(EXTRACT TO READ):
* Begin *
In analyzing and interpreting the above definition, Missouri courts have concluded that there is a vast distinction between a reason to fire and “misconduct” which further warrants a forfeiture of unemployment benefits. This principle is consistent, long-standing and very clear.

The Missouri Court of Appeals recently reaffirmed this “vast distinction” and put the Labor and Industrial Relations Commission on clear notice of its displeasure with the Commission’s misunderstanding of “misconduct.”  In Mooneyham v. Barnz B, Inc., et al., No. SD30903 (Mo. App. S.D. July 12, 2011), the claimant was told during a performance review that her job duties would change and that her hourly pay would be reduced.  After the meeting, the claimant called the president of her employer and told the president that she wanted a job description for her new position.  The president refused to provide her with a job description, and told the claimant that she would have the job description for her in the morning.  The claimant again requested the job description, and the president finally told the claimant not to push the issue or she would fire her.  The claimant responded with “God bless you, and sweet dreams,” and then hung up the phone.  The president then called the claimant back and left a message stating that the claimant’s employment had been terminated.

Upon termination, the claimant sought unemployment benefits and the employer protested.  The appeals tribunal ruled that the claimant was disqualified from benefits due to her misconduct, and specifically her confrontational behavior during the telephone conversation.  The Labor and Industrial Relations Commission affirmed the appeals tribunal’s decision.
* End *
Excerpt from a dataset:
* Begin *
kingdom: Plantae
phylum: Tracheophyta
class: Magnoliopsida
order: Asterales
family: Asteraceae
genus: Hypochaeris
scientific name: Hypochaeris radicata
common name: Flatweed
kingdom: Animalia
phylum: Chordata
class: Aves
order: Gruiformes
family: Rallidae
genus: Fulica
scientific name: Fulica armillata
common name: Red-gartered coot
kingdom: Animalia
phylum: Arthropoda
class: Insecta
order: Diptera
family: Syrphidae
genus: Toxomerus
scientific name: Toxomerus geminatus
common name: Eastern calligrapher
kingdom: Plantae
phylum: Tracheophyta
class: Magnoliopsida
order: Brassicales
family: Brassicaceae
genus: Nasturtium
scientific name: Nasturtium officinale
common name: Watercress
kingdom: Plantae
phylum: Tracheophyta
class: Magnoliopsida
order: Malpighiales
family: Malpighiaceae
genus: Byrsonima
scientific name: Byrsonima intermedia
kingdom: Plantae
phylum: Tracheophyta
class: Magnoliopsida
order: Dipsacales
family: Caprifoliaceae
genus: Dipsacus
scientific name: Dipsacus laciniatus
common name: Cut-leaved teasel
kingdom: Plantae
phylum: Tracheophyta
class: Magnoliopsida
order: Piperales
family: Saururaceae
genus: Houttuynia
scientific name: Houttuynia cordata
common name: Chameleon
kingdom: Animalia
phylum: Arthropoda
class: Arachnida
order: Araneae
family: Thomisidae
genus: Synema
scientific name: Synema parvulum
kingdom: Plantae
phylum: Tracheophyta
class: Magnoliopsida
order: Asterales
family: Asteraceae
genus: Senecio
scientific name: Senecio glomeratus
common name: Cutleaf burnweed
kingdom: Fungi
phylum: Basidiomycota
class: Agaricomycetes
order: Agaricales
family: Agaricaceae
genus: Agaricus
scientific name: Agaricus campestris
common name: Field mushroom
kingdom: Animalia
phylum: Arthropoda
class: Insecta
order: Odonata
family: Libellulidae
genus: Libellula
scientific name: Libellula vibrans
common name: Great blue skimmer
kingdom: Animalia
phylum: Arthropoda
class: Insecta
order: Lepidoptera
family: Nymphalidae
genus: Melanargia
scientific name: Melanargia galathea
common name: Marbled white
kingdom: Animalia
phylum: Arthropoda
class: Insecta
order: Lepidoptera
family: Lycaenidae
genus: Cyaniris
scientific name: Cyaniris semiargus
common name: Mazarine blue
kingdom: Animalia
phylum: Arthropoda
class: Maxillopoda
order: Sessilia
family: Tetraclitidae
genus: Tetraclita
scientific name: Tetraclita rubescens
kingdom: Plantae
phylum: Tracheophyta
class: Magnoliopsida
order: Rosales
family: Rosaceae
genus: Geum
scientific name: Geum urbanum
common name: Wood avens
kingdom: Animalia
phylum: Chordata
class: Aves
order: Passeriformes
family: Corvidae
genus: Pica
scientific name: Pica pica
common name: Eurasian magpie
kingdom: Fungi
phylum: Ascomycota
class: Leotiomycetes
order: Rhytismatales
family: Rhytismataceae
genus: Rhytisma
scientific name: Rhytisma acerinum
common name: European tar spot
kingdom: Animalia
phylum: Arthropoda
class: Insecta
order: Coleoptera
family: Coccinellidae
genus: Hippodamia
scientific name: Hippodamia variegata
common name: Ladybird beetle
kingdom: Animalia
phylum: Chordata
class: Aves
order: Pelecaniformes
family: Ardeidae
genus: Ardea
* End *
(STATED EXERCISE A):
Reproduce the entries from the line containing "scientific name: Libellula vibrans" through the end of the entries, with both of those lines included.
(STATED EXERCISE B):
Take the text on the Missouri unemployment misconduct case further, starting from where it stops.

(OUTPUT A):
scientific name: Libellula vibrans
common name: Great blue skimmer
kingdom: Animalia
phylum: Arthropoda
class: Insecta
order: Lepidoptera
family: Nymphalidae
genus: Melanargia
scientific name: Melanargia galathea
common name: Marbled white
kingdom: Animalia
phylum: Arthropoda
class: Insecta
order: Lepidoptera
family: Lycaenidae
genus: Cyaniris
scientific name: Cyaniris semiargus
common name: Mazarine blue
kingdom: Animalia
phylum: Arthropoda
class: Maxillopoda
order: Sessilia
family: Tetraclitidae
genus: Tetraclita
scientific name: Tetraclita rubescens
kingdom: Plantae
phylum: Tracheophyta
class: Magnoliopsida
order: Rosales
family: Rosaceae
genus: Geum
scientific name: Geum urbanum
common name: Wood avens
kingdom: Animalia
phylum: Chordata
class: Aves
order: Passeriformes
family: Corvidae
genus: Pica
scientific name: Pica pica
common name: Eurasian magpie
kingdom: Fungi
phylum: Ascomycota
class: Leotiomycetes
order: Rhytismatales
family: Rhytismataceae
genus: Rhytisma
scientific name: Rhytisma acerinum
common name: European tar spot
kingdom: Animalia
phylum: Arthropoda
class: Insecta
order: Coleoptera
family: Coccinellidae
genus: Hippodamia
scientific name: Hippodamia variegata
common name: Ladybird beetle
kingdom: Animalia
phylum: Chordata
class: Aves
order: Pelecaniformes
family: Ardeidae
genus: Ardea

(OUTPUT B):
On appeal, the Missouri Court of Appeals noted that “misconduct” is to be construed least favorably toward a forfeiture of unemployment benefits.  The court also cited three Missouri opinions which supported a finding that the claimant’s single telephone confrontation did not rise to the level of disqualifying conduct.  For instance, in TAMKO Building Products, Inc. v. Frankoski, 258 S.W.3d 575 (Mo. App. S.D. 2008), the Missouri appellate court held that heated words to a direct supervisor, although poor judgment, was not the type of willful misconduct that disqualified the claimant from unemployment benefits.  Finally, the court in Mooneyham emphasized that when the president of the company told her not to push the issue or she would fire her, the claimant did as directed.

Based upon the facts presented, the Missouri Court of Appeals held that the employer did not meet its burden of showing that the claimant’s conduct rose to the level of “misconduct” as defined under RSMo. § 288.030.1(23).  In its opinion, the court noted its displeasure with the Labor and Industrial Relations Commission by stating:  “[w]e would be remiss if we failed to note the recent frequency of Commission error in finding benefit-disqualifying misconduct.”  The court went on to cite nine cases that the Missouri appellate courts had reversed within the six months prior to its decision.